Me excusé por haberla despertado, le dije que la amaba y colgué.

Medio minuto más tarde me llamó ella.

– ¿Eras tú, Alex? -sonaba como si estuviera soñando.

– Sí, cariño. Lamento haberte despertado.

– No, no hay problema… ¿qué hora es?

– Las once treinta.

– Oh, debo de haberme quedado dormida. ¿Qué tal estás, dulzura?

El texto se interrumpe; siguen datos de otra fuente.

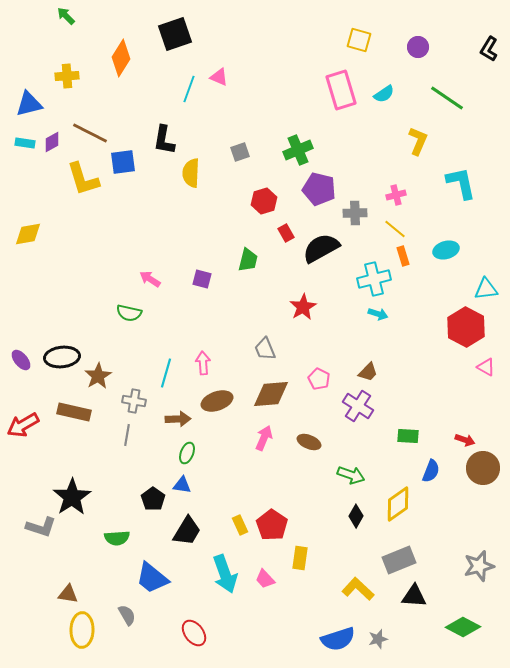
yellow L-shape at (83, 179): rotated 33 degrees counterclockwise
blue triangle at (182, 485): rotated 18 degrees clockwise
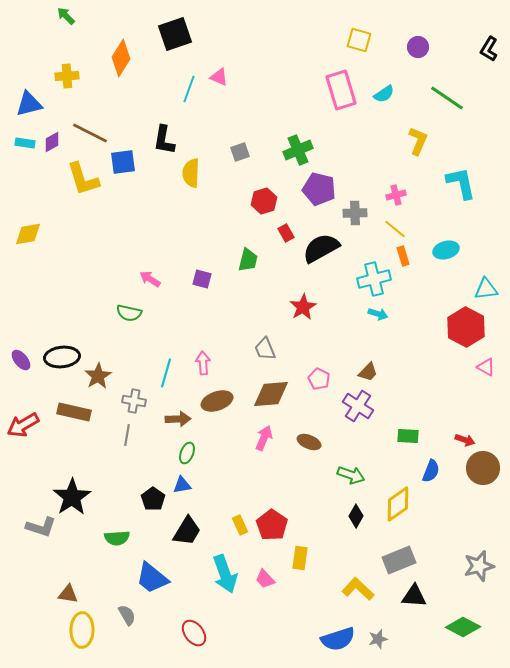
blue triangle at (182, 485): rotated 18 degrees counterclockwise
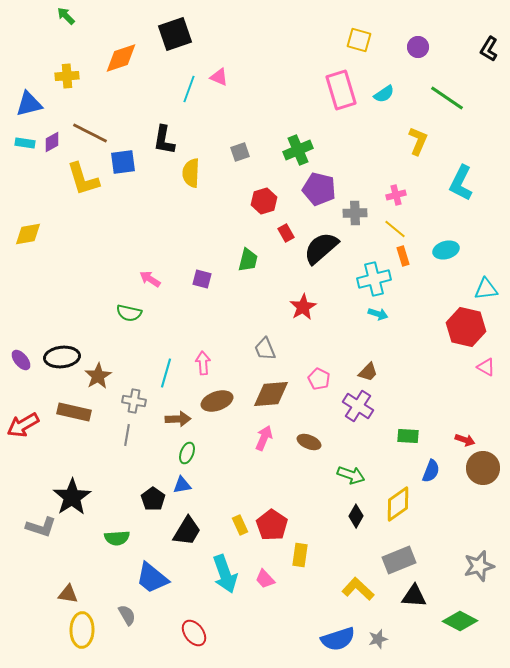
orange diamond at (121, 58): rotated 39 degrees clockwise
cyan L-shape at (461, 183): rotated 141 degrees counterclockwise
black semicircle at (321, 248): rotated 12 degrees counterclockwise
red hexagon at (466, 327): rotated 15 degrees counterclockwise
yellow rectangle at (300, 558): moved 3 px up
green diamond at (463, 627): moved 3 px left, 6 px up
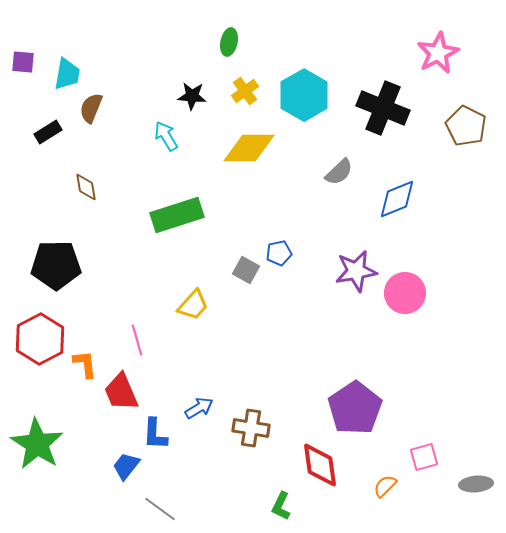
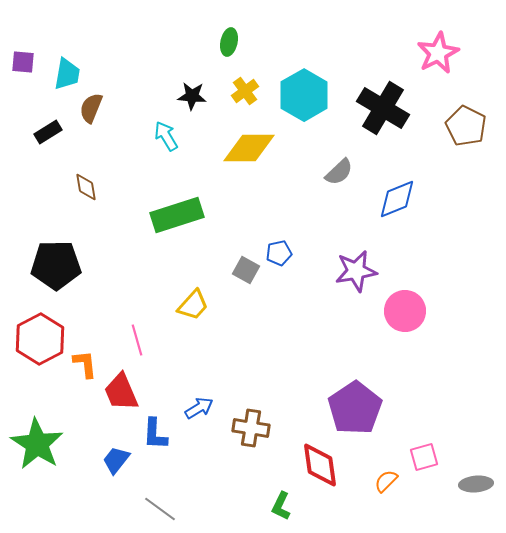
black cross: rotated 9 degrees clockwise
pink circle: moved 18 px down
blue trapezoid: moved 10 px left, 6 px up
orange semicircle: moved 1 px right, 5 px up
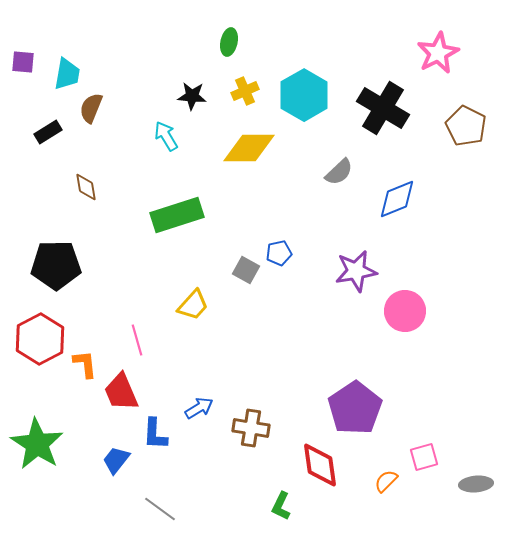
yellow cross: rotated 12 degrees clockwise
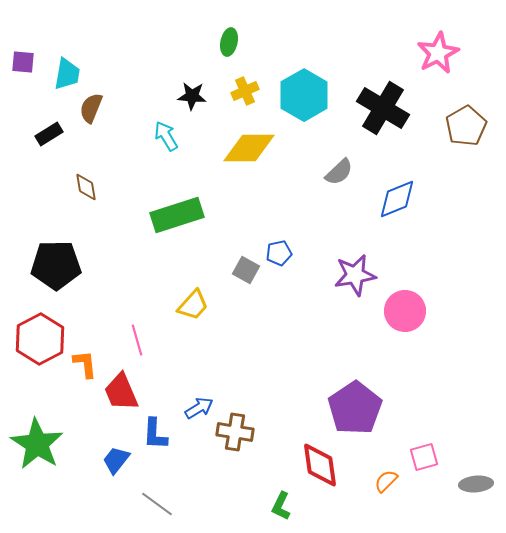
brown pentagon: rotated 15 degrees clockwise
black rectangle: moved 1 px right, 2 px down
purple star: moved 1 px left, 4 px down
brown cross: moved 16 px left, 4 px down
gray line: moved 3 px left, 5 px up
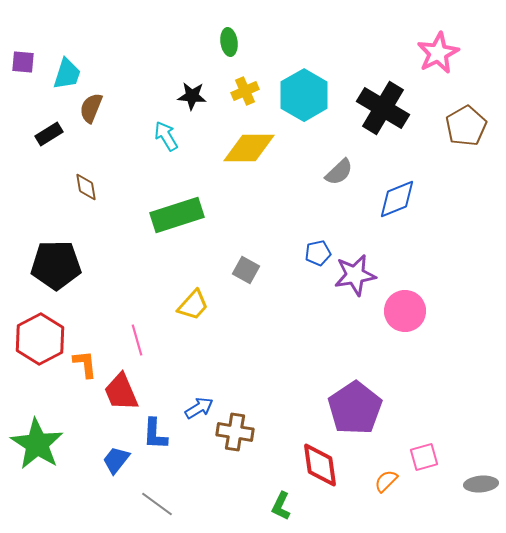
green ellipse: rotated 20 degrees counterclockwise
cyan trapezoid: rotated 8 degrees clockwise
blue pentagon: moved 39 px right
gray ellipse: moved 5 px right
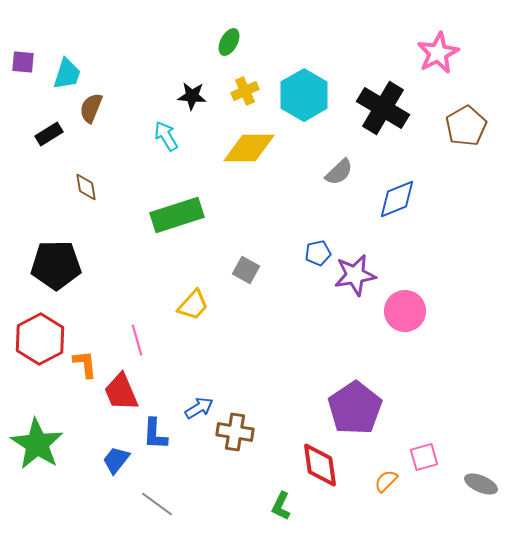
green ellipse: rotated 36 degrees clockwise
gray ellipse: rotated 28 degrees clockwise
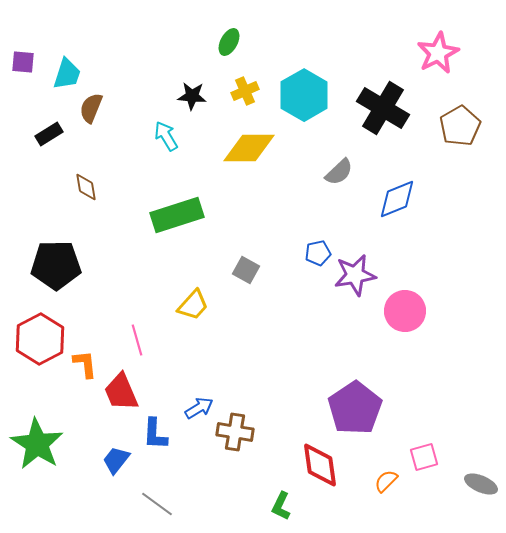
brown pentagon: moved 6 px left
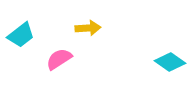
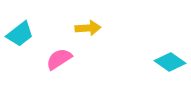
cyan trapezoid: moved 1 px left, 1 px up
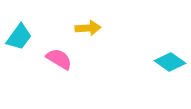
cyan trapezoid: moved 1 px left, 3 px down; rotated 16 degrees counterclockwise
pink semicircle: rotated 64 degrees clockwise
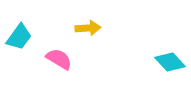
cyan diamond: rotated 12 degrees clockwise
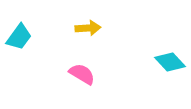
pink semicircle: moved 23 px right, 15 px down
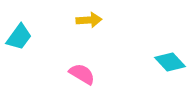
yellow arrow: moved 1 px right, 8 px up
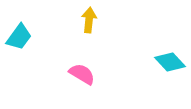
yellow arrow: rotated 80 degrees counterclockwise
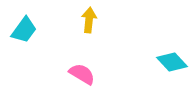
cyan trapezoid: moved 5 px right, 7 px up
cyan diamond: moved 2 px right
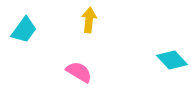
cyan diamond: moved 2 px up
pink semicircle: moved 3 px left, 2 px up
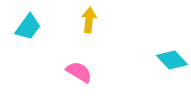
cyan trapezoid: moved 4 px right, 3 px up
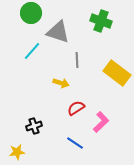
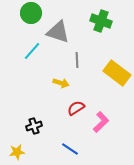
blue line: moved 5 px left, 6 px down
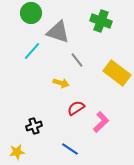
gray line: rotated 35 degrees counterclockwise
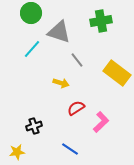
green cross: rotated 30 degrees counterclockwise
gray triangle: moved 1 px right
cyan line: moved 2 px up
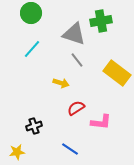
gray triangle: moved 15 px right, 2 px down
pink L-shape: rotated 50 degrees clockwise
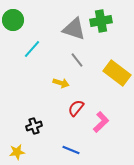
green circle: moved 18 px left, 7 px down
gray triangle: moved 5 px up
red semicircle: rotated 18 degrees counterclockwise
pink L-shape: rotated 50 degrees counterclockwise
blue line: moved 1 px right, 1 px down; rotated 12 degrees counterclockwise
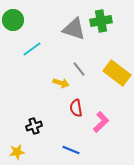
cyan line: rotated 12 degrees clockwise
gray line: moved 2 px right, 9 px down
red semicircle: rotated 48 degrees counterclockwise
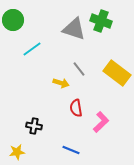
green cross: rotated 30 degrees clockwise
black cross: rotated 28 degrees clockwise
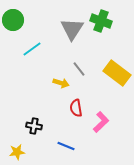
gray triangle: moved 2 px left; rotated 45 degrees clockwise
blue line: moved 5 px left, 4 px up
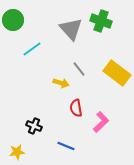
gray triangle: moved 1 px left; rotated 15 degrees counterclockwise
black cross: rotated 14 degrees clockwise
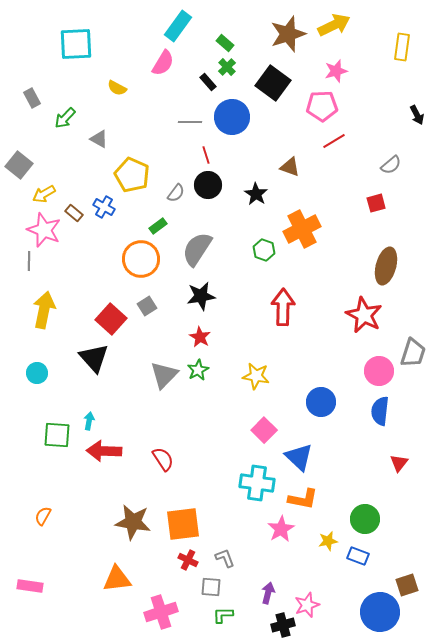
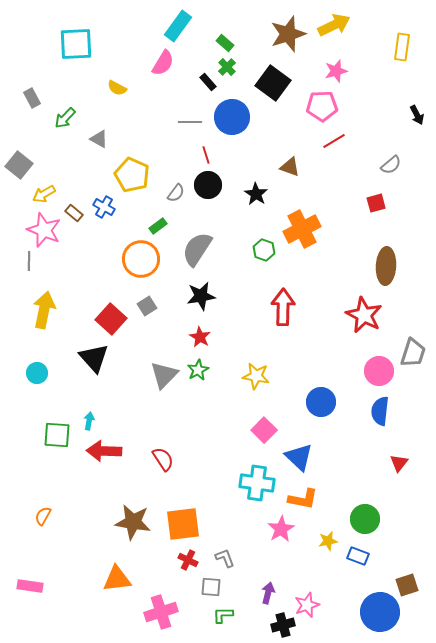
brown ellipse at (386, 266): rotated 12 degrees counterclockwise
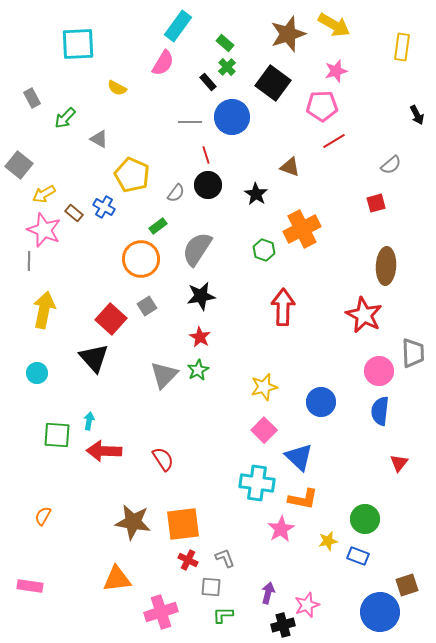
yellow arrow at (334, 25): rotated 56 degrees clockwise
cyan square at (76, 44): moved 2 px right
gray trapezoid at (413, 353): rotated 20 degrees counterclockwise
yellow star at (256, 376): moved 8 px right, 11 px down; rotated 24 degrees counterclockwise
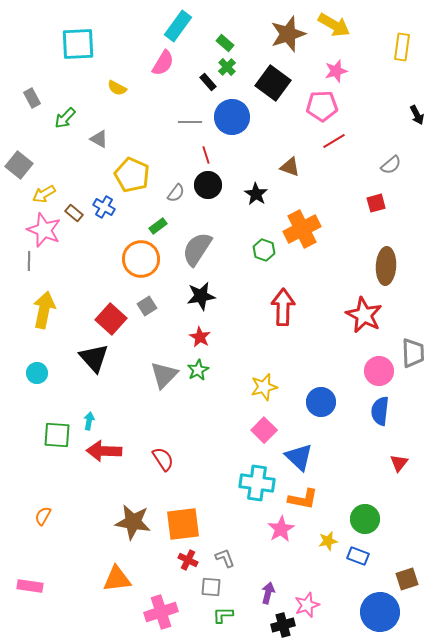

– Muy bien. Te llamé sobre las nueve.

– Estuve todo el día fuera, comprando madera. Hay un viejo fabricante de violines en el Simi Valley que se va a jubilar. Pasé seis horas eligiendo herramientas y rebuscando madera y marfil. Lamento que no me encontraras.

Sonaba exhausta.

– Yo también lo lamento, pero vuélvete a la cama. Duerme un poco y ya te llamaré mañana.

– Si quieres venir, puedes.

Lo pensé, pero estaba demasiado inquieto como para resultar una buena compañía.

– No, muñeca. Descansa. ¿Qué te parece si cenamos mañana? Elige tú el sitio.

– De acuerdo, querido -bostezó… un sonido suave y dulce-. Te quiero.

– Yo también.


Me llevó un tiempo quedarme dormido y, cuando finalmente lo logré, fue un dormir inquieto, marcado por sueños en blanco y negro, con mucho movimiento en ellos. No recuerdo de qué trataban, pero el diálogo era repetitivo y lento, como si todo el mundo estuviera hablando con labios paralizados y bocas llenas de arena húmeda.

A mitad de la noche me levanté, para comprobar si las puertas y ventanas estaban cerradas.